Weeding through the Legal Uncertainty of Garden Leave

Employers seeking to limit employees from taking customers with them to new jobs should consider including “garden leave” provisions in their form employment agreements, in addition to or in place of the more traditional non-compete and non-solicitation covenants. A garden leave clause requires an employee to provide a certain period of notice to the employer before voluntarily terminating employment (usually 30-60 days) and restricts the employee from competing against his or her employer during the notice period.  During the notice period, the employee is paid full salary and benefits and is usually directed not to report to work during the notice period. Thus, the  “garden leave” term comes from the notion that, at least metaphorically, the employee will stay at home and tend to his garden during the restricted period, while the employer secures relationships with its customers before the employee goes to work for a competitor.

The potential benefit to garden leave clauses is that they are viewed more favorably by Courts from an enforcement standpoint because the employee is still being paid during the restricted period. Because the concept is relatively new in the United States (as opposed to its common use in the United Kingdom), there is not a lot of case law guidance about their enforceability.   As with non-competes, the law controlling these provisions is very jurisdiction-specific.  For example, garden leave provisions have been regularly enforced in New York. See Estee Lauder Co. v. Batra, 430 F. Supp. 2d 158, 182 (S.D.N.Y. 2006) (granting preliminary injunction of five months against employee in charge of developing strategies for certain brands of employer’s skin care products and finding that risk of employee’s “loss of livelihood is entirely mitigated by the fact that [employer] will continue to pay [his] salary of $375,000 per year for the duration of the ‘sitting out’ period”); Ayco Co., L.P. v. Frisch, 795 F. Supp. 2d 193, 197 (N.D.N.Y 2011) (granting preliminary injunction against employee financial advisors and finding that agreement by employees to “give [employer] ninety days notice of termination, during which time they would remain . . . employees and continue to receive their base salary or salary draw, but would no longer participate in [employer’s] compensation plan” was enforceable).

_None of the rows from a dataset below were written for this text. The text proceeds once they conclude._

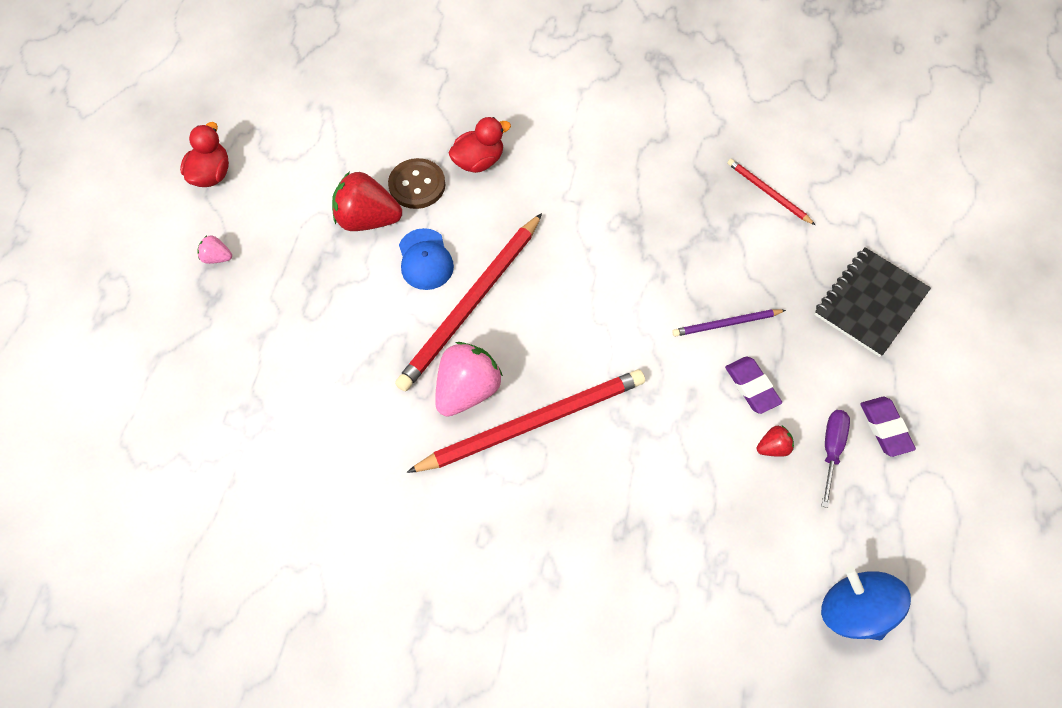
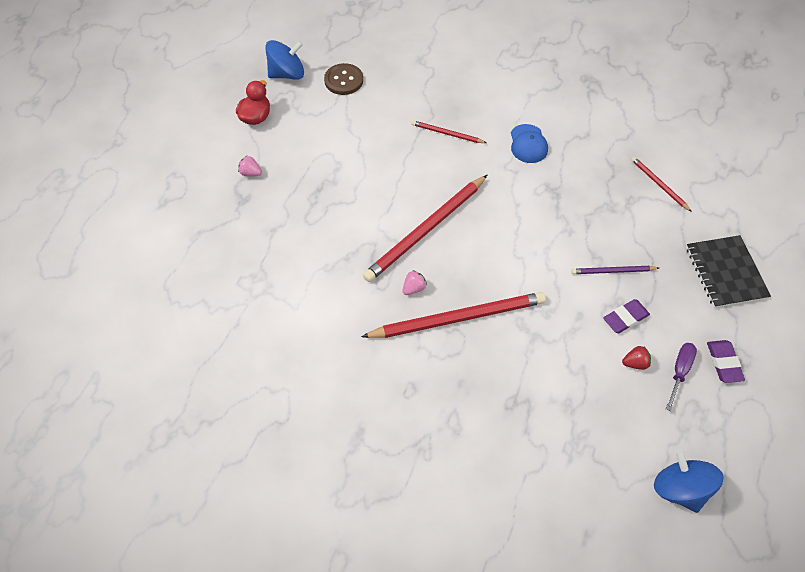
camera: 10 degrees right, 5 degrees down
(245, 104) = (287, 74): none -> blue spinning top
(367, 219) = (361, 162): red strawberry -> none
(417, 185) = (400, 144): brown button -> brown button (343, 80)
(425, 259) = (397, 195): blue cap -> blue cap (528, 144)
(467, 390) = (414, 288): pink strawberry -> pink strawberry, size x0.48
(478, 161) = (447, 133): red duck -> red pencil
(752, 387) = (625, 318): purple eraser -> purple eraser turned 75 degrees clockwise
(870, 303) = (725, 272): black notebook -> black notebook turned 60 degrees counterclockwise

The law in the Southeast is significantly less developed.  The last word in Georgia, for instance, came in Carvalho v. Credit Suisse Securities (USA) LLC, 2007 U.S. Dist. LEXIS 80651 (N.D. Ga. October 31, 2007).  Carvalho indicates that courts applying Georgia law may view garden leave provisions less favorably than those applying New York law.  In Carvalho, the Northern District of Georgia considered the enforceability of a garden leave provision, which provided that the employees were entitled to their base salary and benefits during an unspecified notice period.  The court denied a temporary restraining order and preliminary injunction, reasoning that “[t]he income of these employees is substantially higher than their base salary [and] the employer has the ability to significantly reduce their income and prohibit them from working for another employer of any kind during the notice period.”  The Court also expressed doubt as to whether the covenant was enforceable in light of Georgia’s at will employment standard codified at O.C.G.A. § 34-7-1, reasoning that “because the employee may resign at any time, the Court questions whether he can be ordered to continue in his employment, especially under less favorable terms of employment.”

BURR POINT: Employers should consider adding garden leave provisions in addition to or in place of non-compete provisions in employment contracts.